- Travail demandé -
Pour chacune des affirmations ci-dessous, indiquez par oui ou par non si elle concorde avec le texte sur les chefs djihadistes, et citez à l'identique les mots du texte qui tranchent.
(a) Paris a officiellement confirmé la mort des deux chefs rebelles.
(b) L'arme d'Abou Zeid est actuellement étudiée par les services secrets algériens.
(c) Francis Collomp a été enlevé au Cameroun.

Les Tchadiens viennent d’annoncer coup sur coup qu’ils avaient tué Abou Zeid, l’une des grandes « figures » d’Al Qaïda au Maghreb Islamique, et Moktar Belmoktar, dit « le borgne », ancien d’AQMI, chef d’un groupe de rebelles dissidents et auteur de l’attaque terroriste contre les installations gazières d’In Aménas.
Tout se serait passé au cours de combats particulièrement violents dans le grand nord du Mali où les Tchadiens, quelques Maliens et surtout les Français tentent de déloger les Islamistes qui s’y sont réfugiés après avoir fui Gao et Tombouctou.
Jusqu’à présent, nous n’avons aucune confirmation officielle de la mort de ces deux chefs rebelles, ni de Paris, ni de Bamako, ni d’Alger.
Très curieusement, d’ailleurs, les Français n’apparaissent pas dans ces deux « victoires » contre les Djihadistes que, seul pour l’instant, revendique le dictateur tchadien Idriss Déby dont les hommes ont subi de lourdes pertes dans ces combats.
Visiblement, les Français qui, évidemment, mènent toutes ces opérations veulent être discrets. Mais on notera tout de même que l’arme d’Abou Zeid qu’étudient actuellement les services secrets algériens (qui poursuivent Abou Zeid depuis des années) leur a été « remise par les soldats français », ce qui laisserait entendre que les Français étaient au moins présents sur les lieux lors de la mort du chef d’AQMI, si tant est que ce soit bien lui.
On comprend que Paris préfère laisser aux Tchadiens les honneurs de ces succès. Nous avons 15 otages actuellement dans cette région. 7 entre les mains d’AQMI, au nord du Mali : Daniel Larribe, Thierry Dol, Pierre Legrand, Marc Ferret, salariés d’Areva, enlevés au Niger, le 16 septembre 2010, Philippe Verdon et Serge Lazarevic, enlevés au Mali, le 24 novembre 2011, et Jules Berto Rodriguez enlevé au Mali, le 20 novembre 2012. Et nous en avons 8, sans doute au Nigéria, entre les mains d’« amis d’AQMI », Francis Collomp, enlevé au Nigéria le 19 décembre 2012, et les 7 membres de la famille Moulin-Fournier, le père, la mère, l’oncle et les 4 enfants, enlevés au Cameroun le 19 février dernier.
Nous glorifier de la mort de ces deux chefs plus ou moins charismatiques du Djihadisme africain serait, sans doute, condamner nos compatriotes.

[Extraits d'un jeu de données]

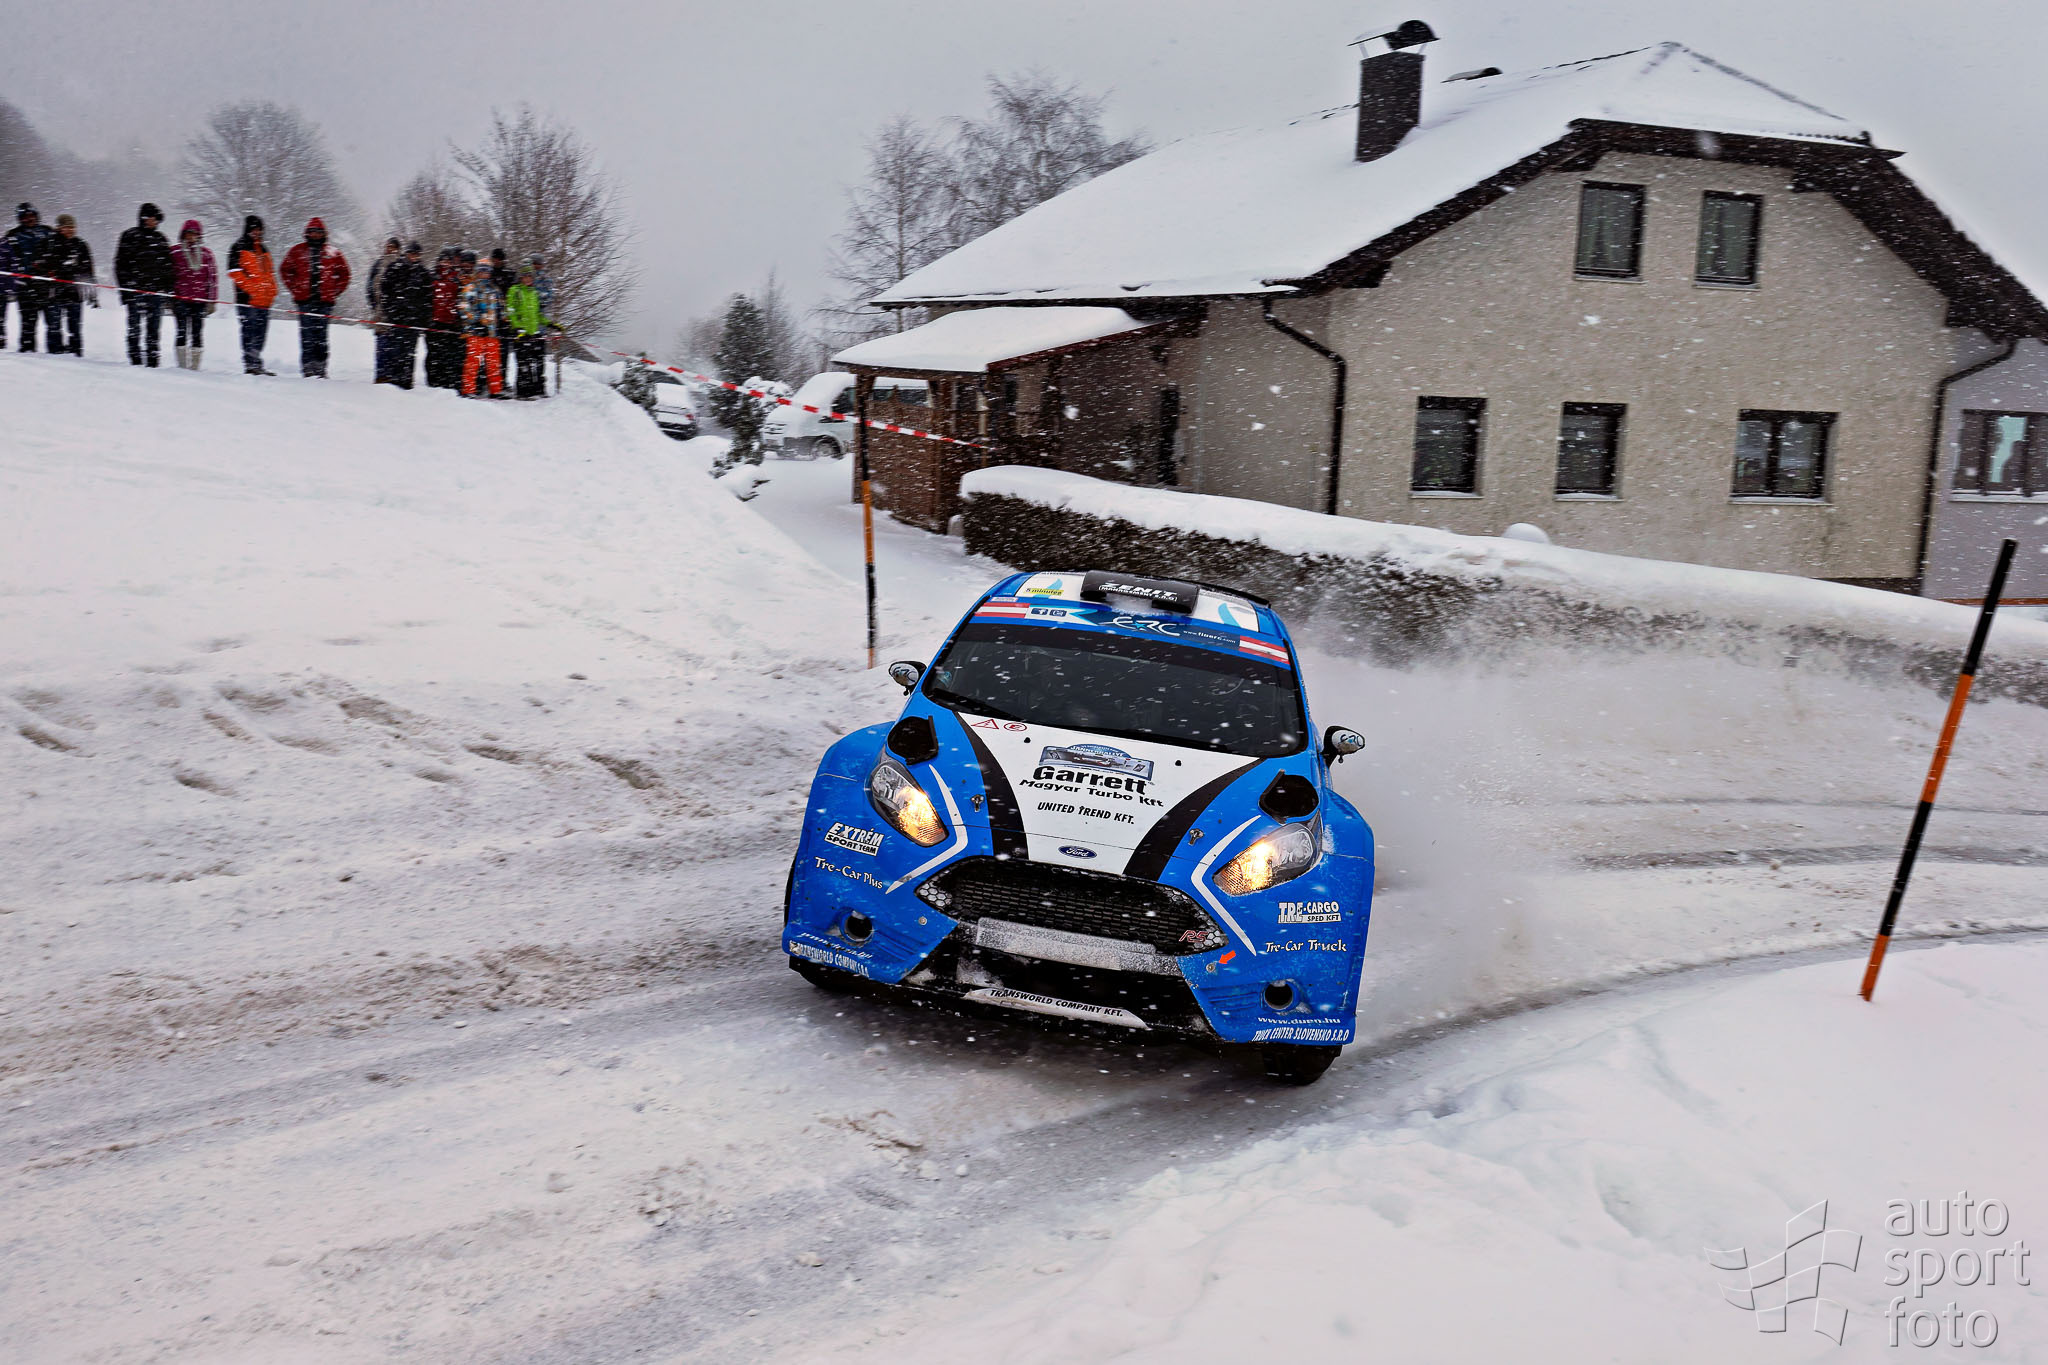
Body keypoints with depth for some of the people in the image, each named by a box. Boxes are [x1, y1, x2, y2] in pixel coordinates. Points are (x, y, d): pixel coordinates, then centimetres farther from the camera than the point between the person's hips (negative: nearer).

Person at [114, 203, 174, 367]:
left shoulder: (160, 239, 15)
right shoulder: (130, 236, 3)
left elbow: (168, 266, 18)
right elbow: (120, 263, 1)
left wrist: (169, 288, 9)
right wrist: (124, 289, -6)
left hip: (157, 291, 4)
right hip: (135, 290, -3)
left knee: (154, 329, 3)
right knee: (135, 327, -2)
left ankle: (152, 361, 6)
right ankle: (135, 359, 1)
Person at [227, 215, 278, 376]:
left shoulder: (263, 249, 22)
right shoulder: (239, 247, 1)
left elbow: (270, 271, 27)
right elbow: (234, 271, -9)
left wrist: (273, 290, 11)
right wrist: (250, 288, -16)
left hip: (264, 300, 7)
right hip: (247, 298, -7)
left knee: (260, 332, 8)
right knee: (249, 330, -10)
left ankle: (256, 364, 14)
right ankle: (250, 363, -12)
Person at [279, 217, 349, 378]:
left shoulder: (332, 254, 10)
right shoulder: (297, 251, 9)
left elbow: (343, 274, 17)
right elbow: (286, 270, 16)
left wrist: (335, 291, 8)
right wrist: (295, 289, 6)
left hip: (325, 300, 0)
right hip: (304, 299, 0)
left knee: (321, 334, -1)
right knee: (307, 333, -7)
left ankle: (321, 367, 2)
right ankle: (308, 366, -7)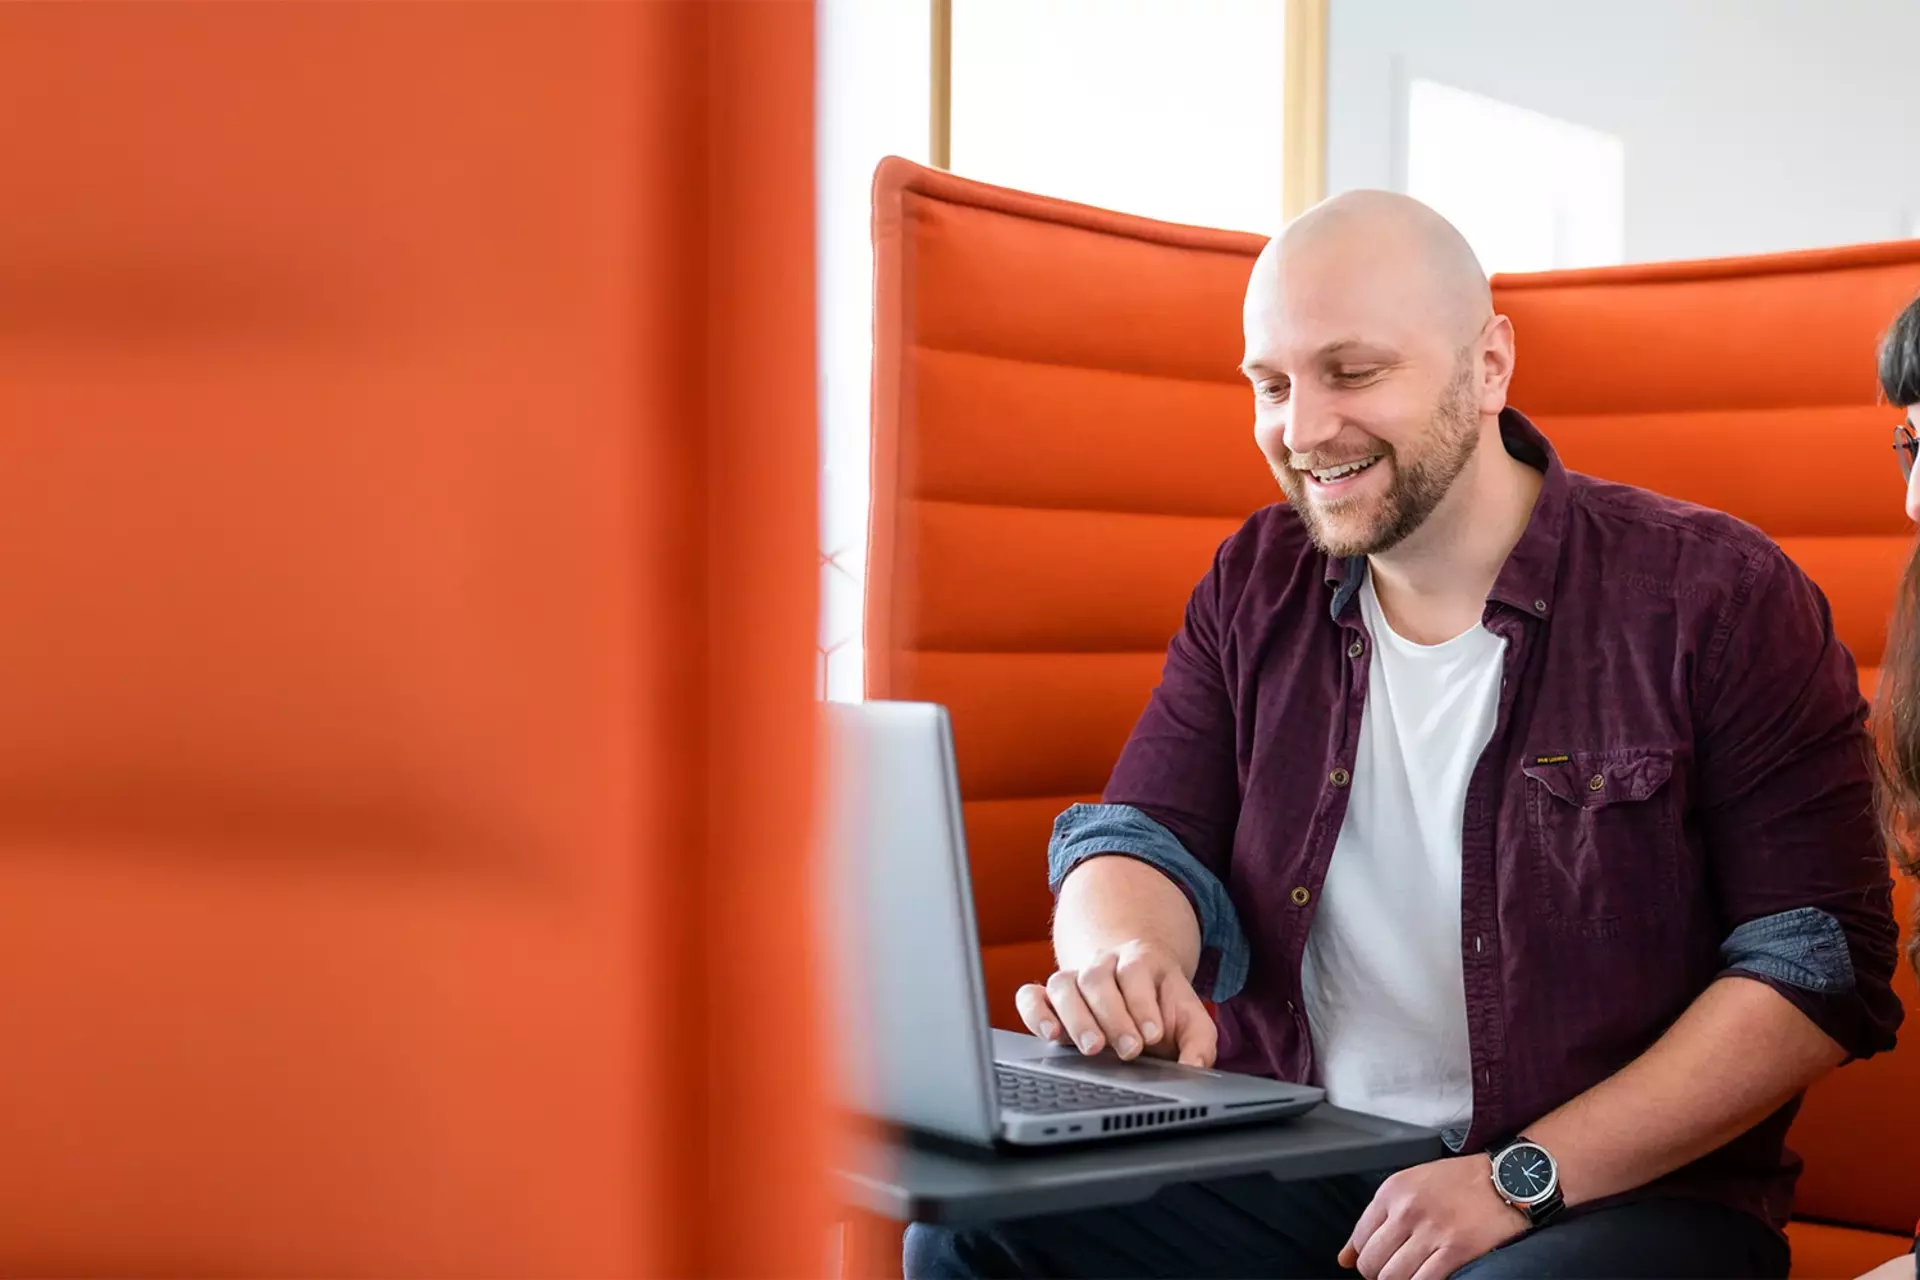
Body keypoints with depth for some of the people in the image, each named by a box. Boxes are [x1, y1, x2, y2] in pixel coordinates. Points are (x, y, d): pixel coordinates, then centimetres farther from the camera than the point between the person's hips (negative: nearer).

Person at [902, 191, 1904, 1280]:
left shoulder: (1718, 596, -7)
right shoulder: (1256, 587, 9)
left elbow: (1822, 967, -11)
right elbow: (1143, 838, 5)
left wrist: (1523, 1180, -17)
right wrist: (1121, 959, -21)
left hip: (1617, 1191, -4)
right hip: (1290, 1171, 5)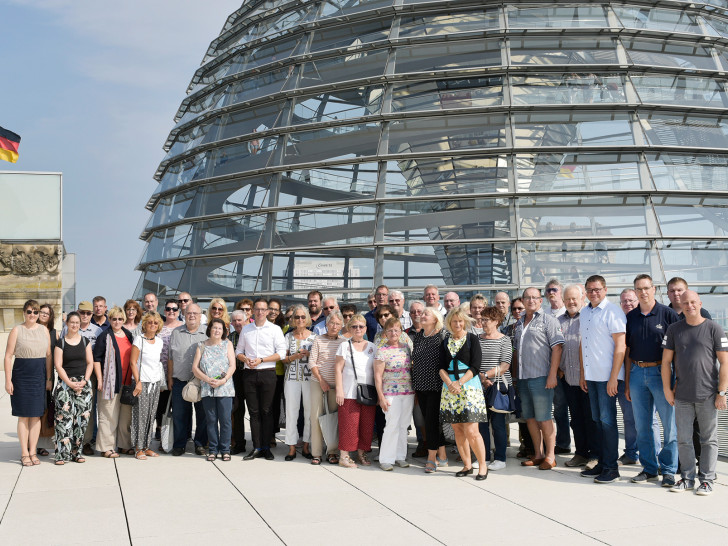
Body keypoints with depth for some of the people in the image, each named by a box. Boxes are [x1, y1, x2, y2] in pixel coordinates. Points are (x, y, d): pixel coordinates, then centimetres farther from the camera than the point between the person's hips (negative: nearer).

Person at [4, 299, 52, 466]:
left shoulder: (44, 330, 9)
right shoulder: (17, 330, 0)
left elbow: (48, 356, 10)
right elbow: (8, 356, -3)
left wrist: (49, 378, 4)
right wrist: (8, 380, -9)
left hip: (39, 377, 3)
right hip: (21, 376, -3)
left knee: (36, 415, 5)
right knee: (23, 416, 1)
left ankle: (33, 451, 13)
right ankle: (24, 453, 7)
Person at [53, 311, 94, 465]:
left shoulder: (85, 341, 10)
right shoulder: (61, 343, 3)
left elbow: (90, 363, 7)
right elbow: (58, 366, -3)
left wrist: (84, 380, -6)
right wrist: (70, 383, -12)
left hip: (83, 382, 2)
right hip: (65, 382, -2)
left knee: (81, 418, 1)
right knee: (64, 418, -11)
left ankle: (76, 452, 9)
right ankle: (62, 453, -8)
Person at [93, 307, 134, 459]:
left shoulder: (129, 335, 14)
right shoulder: (105, 337, -2)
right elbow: (96, 359, -5)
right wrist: (100, 379, -11)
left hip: (127, 382, 6)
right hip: (111, 382, -6)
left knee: (127, 415, 9)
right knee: (109, 415, -4)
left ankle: (124, 445, 19)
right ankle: (107, 447, 2)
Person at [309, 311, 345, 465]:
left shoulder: (344, 342, 3)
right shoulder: (319, 340, -1)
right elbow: (312, 362, -2)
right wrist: (321, 380, -9)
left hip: (336, 384, 2)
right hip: (317, 382, -1)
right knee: (316, 416, -2)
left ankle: (332, 452, 12)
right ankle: (316, 453, 6)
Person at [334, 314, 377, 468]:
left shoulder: (372, 347, 13)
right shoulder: (345, 346, 3)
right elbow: (338, 369, 0)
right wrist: (339, 390, -8)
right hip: (349, 392, -4)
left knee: (367, 424, 3)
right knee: (349, 424, -6)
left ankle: (362, 452, 18)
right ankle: (344, 456, 1)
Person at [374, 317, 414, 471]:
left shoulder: (406, 347, 10)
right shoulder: (382, 351, -6)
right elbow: (378, 376, -7)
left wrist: (414, 392, 12)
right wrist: (381, 397, -11)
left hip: (408, 392, 5)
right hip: (391, 393, -5)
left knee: (404, 425, 8)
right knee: (392, 425, -7)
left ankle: (400, 456, 18)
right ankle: (386, 459, 3)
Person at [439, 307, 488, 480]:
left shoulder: (472, 339, 0)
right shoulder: (446, 341, 12)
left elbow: (475, 367, -7)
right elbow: (441, 367, 6)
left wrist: (459, 383, -15)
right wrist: (449, 383, -11)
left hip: (469, 386, -4)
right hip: (450, 387, 4)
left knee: (471, 431, -10)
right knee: (458, 430, 6)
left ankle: (482, 465, 4)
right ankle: (467, 465, 17)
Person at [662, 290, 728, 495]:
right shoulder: (674, 329, 7)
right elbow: (666, 361, 9)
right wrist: (667, 389, 4)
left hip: (708, 396, -3)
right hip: (682, 396, 3)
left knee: (708, 439, 6)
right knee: (683, 439, 7)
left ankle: (706, 479, 16)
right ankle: (687, 477, 20)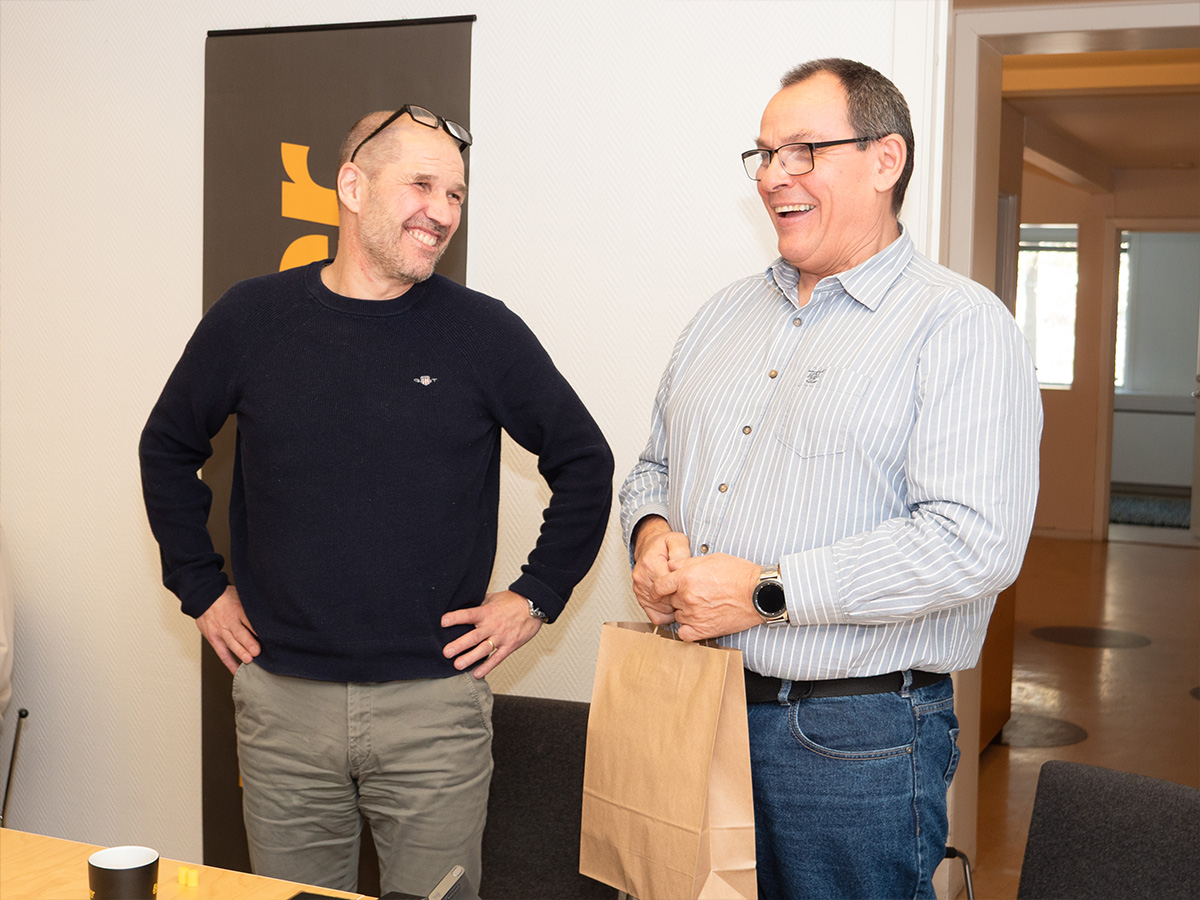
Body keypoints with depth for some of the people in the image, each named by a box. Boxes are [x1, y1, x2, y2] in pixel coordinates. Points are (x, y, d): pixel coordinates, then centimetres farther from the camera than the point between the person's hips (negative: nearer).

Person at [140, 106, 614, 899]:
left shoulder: (484, 333, -3)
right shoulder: (252, 319, 1)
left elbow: (585, 462, 6)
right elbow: (168, 448, 15)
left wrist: (536, 597, 2)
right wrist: (202, 588, 10)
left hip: (435, 704, -1)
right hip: (282, 698, 2)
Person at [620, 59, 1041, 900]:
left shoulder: (960, 324, -10)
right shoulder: (728, 312, 13)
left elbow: (974, 543, -22)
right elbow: (655, 465, 21)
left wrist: (767, 592, -21)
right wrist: (653, 531, -3)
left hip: (857, 738, -6)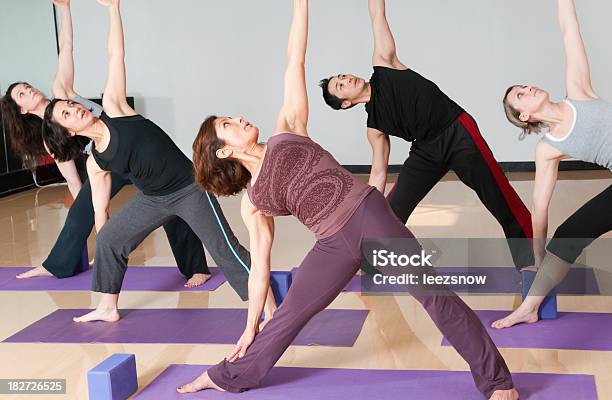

- Corrigé -
(a) Non : « nous n’avons aucune confirmation officielle de la mort de ces deux chefs rebelles, ni de Paris, ni de Bamako, ni d’Alger ».
(b) Oui : « l’arme d’Abou Zeid qu’étudient actuellement les services secrets algériens ».
(c) Non : « Francis Collomp, enlevé au Nigéria le 19 décembre 2012 ».